▸ Description of the task
Please print every record that follows, keeping each one exactly as it is.

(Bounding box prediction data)
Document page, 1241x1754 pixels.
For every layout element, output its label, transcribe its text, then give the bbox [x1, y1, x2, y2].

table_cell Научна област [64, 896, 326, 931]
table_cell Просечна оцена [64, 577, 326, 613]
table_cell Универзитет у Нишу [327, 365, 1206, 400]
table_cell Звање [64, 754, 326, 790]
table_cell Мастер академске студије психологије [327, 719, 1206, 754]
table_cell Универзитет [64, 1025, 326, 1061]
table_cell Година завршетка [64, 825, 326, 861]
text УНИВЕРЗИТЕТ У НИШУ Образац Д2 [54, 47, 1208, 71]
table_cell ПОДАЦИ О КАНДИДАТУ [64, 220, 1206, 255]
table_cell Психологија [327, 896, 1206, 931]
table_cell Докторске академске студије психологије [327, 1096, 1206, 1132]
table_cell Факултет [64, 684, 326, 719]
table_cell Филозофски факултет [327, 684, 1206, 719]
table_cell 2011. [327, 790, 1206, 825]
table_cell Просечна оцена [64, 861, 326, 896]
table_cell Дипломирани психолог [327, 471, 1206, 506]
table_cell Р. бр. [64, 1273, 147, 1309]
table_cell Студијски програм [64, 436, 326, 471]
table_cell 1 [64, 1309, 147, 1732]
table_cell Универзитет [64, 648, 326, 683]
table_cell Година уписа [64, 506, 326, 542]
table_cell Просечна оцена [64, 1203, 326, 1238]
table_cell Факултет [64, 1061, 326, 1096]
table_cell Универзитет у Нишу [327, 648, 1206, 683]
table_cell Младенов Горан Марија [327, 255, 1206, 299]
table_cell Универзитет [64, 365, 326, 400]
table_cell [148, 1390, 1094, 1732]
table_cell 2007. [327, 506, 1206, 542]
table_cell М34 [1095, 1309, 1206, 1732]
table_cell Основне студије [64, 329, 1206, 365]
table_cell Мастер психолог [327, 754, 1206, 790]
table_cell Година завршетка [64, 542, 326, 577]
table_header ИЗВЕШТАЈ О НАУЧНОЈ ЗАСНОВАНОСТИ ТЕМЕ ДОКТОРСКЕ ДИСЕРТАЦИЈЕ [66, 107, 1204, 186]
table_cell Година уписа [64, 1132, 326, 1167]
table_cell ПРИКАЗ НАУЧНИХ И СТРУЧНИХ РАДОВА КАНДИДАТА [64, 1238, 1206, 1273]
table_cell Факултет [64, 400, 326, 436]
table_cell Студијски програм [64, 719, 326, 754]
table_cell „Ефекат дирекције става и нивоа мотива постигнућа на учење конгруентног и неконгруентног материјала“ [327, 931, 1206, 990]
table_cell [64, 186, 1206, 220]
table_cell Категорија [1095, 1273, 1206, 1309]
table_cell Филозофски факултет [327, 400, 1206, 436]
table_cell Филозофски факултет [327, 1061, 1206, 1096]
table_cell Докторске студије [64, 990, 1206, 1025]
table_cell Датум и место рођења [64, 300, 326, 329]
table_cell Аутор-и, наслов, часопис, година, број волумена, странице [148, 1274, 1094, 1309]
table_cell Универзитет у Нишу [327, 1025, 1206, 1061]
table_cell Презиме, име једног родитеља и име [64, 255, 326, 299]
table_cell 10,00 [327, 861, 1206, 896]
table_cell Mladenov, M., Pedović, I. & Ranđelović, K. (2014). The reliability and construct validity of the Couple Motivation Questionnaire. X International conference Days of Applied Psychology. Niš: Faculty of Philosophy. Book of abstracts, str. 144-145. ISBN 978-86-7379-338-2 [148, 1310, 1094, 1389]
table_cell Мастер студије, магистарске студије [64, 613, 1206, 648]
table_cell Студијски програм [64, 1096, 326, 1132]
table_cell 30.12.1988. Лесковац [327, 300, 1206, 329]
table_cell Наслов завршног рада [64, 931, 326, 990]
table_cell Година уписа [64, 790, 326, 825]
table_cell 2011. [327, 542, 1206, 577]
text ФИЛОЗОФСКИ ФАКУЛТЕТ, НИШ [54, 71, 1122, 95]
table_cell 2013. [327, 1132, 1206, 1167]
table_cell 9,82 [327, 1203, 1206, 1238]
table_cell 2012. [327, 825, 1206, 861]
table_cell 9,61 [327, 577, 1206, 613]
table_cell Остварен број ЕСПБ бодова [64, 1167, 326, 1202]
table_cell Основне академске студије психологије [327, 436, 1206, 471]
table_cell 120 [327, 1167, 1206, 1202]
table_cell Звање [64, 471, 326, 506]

▸ Your response
Document page, 1241x1754 pixels.
For every layout element, output its label, transcribe its text, then give the bbox [x1, y1, x2, y2].

table_cell Научна област [64, 896, 326, 931]
table_cell Просечна оцена [64, 577, 326, 613]
table_cell Универзитет у Нишу [327, 365, 1206, 400]
table_cell Звање [64, 754, 326, 790]
table_cell Мастер академске студије психологије [327, 719, 1206, 754]
table_cell Универзитет [64, 1025, 326, 1061]
table_cell Година завршетка [64, 825, 326, 861]
text УНИВЕРЗИТЕТ У НИШУ Образац Д2 [54, 47, 1208, 71]
table_cell ПОДАЦИ О КАНДИДАТУ [64, 220, 1206, 255]
table_cell Психологија [327, 896, 1206, 931]
table_cell Докторске академске студије психологије [327, 1096, 1206, 1132]
table_cell Факултет [64, 684, 326, 719]
table_cell Филозофски факултет [327, 684, 1206, 719]
table_cell 2011. [327, 790, 1206, 825]
table_cell Просечна оцена [64, 861, 326, 896]
table_cell Дипломирани психолог [327, 471, 1206, 506]
table_cell Р. бр. [64, 1273, 147, 1309]
table_cell Студијски програм [64, 436, 326, 471]
table_cell 1 [64, 1309, 147, 1732]
table_cell Универзитет [64, 648, 326, 683]
table_cell Година уписа [64, 506, 326, 542]
table_cell Просечна оцена [64, 1203, 326, 1238]
table_cell Факултет [64, 1061, 326, 1096]
table_cell Универзитет у Нишу [327, 648, 1206, 683]
table_cell Младенов Горан Марија [327, 255, 1206, 299]
table_cell Универзитет [64, 365, 326, 400]
table_cell [148, 1390, 1094, 1732]
table_cell 2007. [327, 506, 1206, 542]
table_cell М34 [1095, 1309, 1206, 1732]
table_cell Основне студије [64, 329, 1206, 365]
table_cell Мастер психолог [327, 754, 1206, 790]
table_cell Година завршетка [64, 542, 326, 577]
table_header ИЗВЕШТАЈ О НАУЧНОЈ ЗАСНОВАНОСТИ ТЕМЕ ДОКТОРСКЕ ДИСЕРТАЦИЈЕ [66, 107, 1204, 186]
table_cell Година уписа [64, 1132, 326, 1167]
table_cell ПРИКАЗ НАУЧНИХ И СТРУЧНИХ РАДОВА КАНДИДАТА [64, 1238, 1206, 1273]
table_cell Факултет [64, 400, 326, 436]
table_cell Студијски програм [64, 719, 326, 754]
table_cell „Ефекат дирекције става и нивоа мотива постигнућа на учење конгруентног и неконгруентног материјала“ [327, 931, 1206, 990]
table_cell [64, 186, 1206, 220]
table_cell Категорија [1095, 1273, 1206, 1309]
table_cell Филозофски факултет [327, 400, 1206, 436]
table_cell Филозофски факултет [327, 1061, 1206, 1096]
table_cell Докторске студије [64, 990, 1206, 1025]
table_cell Датум и место рођења [64, 300, 326, 329]
table_cell Аутор-и, наслов, часопис, година, број волумена, странице [148, 1274, 1094, 1309]
table_cell Универзитет у Нишу [327, 1025, 1206, 1061]
table_cell Презиме, име једног родитеља и име [64, 255, 326, 299]
table_cell 10,00 [327, 861, 1206, 896]
table_cell Mladenov, M., Pedović, I. & Ranđelović, K. (2014). The reliability and construct validity of the Couple Motivation Questionnaire. X International conference Days of Applied Psychology. Niš: Faculty of Philosophy. Book of abstracts, str. 144-145. ISBN 978-86-7379-338-2 [148, 1310, 1094, 1389]
table_cell Мастер студије, магистарске студије [64, 613, 1206, 648]
table_cell Студијски програм [64, 1096, 326, 1132]
table_cell 30.12.1988. Лесковац [327, 300, 1206, 329]
table_cell Наслов завршног рада [64, 931, 326, 990]
table_cell Година уписа [64, 790, 326, 825]
table_cell 2011. [327, 542, 1206, 577]
text ФИЛОЗОФСКИ ФАКУЛТЕТ, НИШ [54, 71, 1122, 95]
table_cell 2013. [327, 1132, 1206, 1167]
table_cell 9,82 [327, 1203, 1206, 1238]
table_cell 2012. [327, 825, 1206, 861]
table_cell 9,61 [327, 577, 1206, 613]
table_cell Остварен број ЕСПБ бодова [64, 1167, 326, 1202]
table_cell Основне академске студије психологије [327, 436, 1206, 471]
table_cell 120 [327, 1167, 1206, 1202]
table_cell Звање [64, 471, 326, 506]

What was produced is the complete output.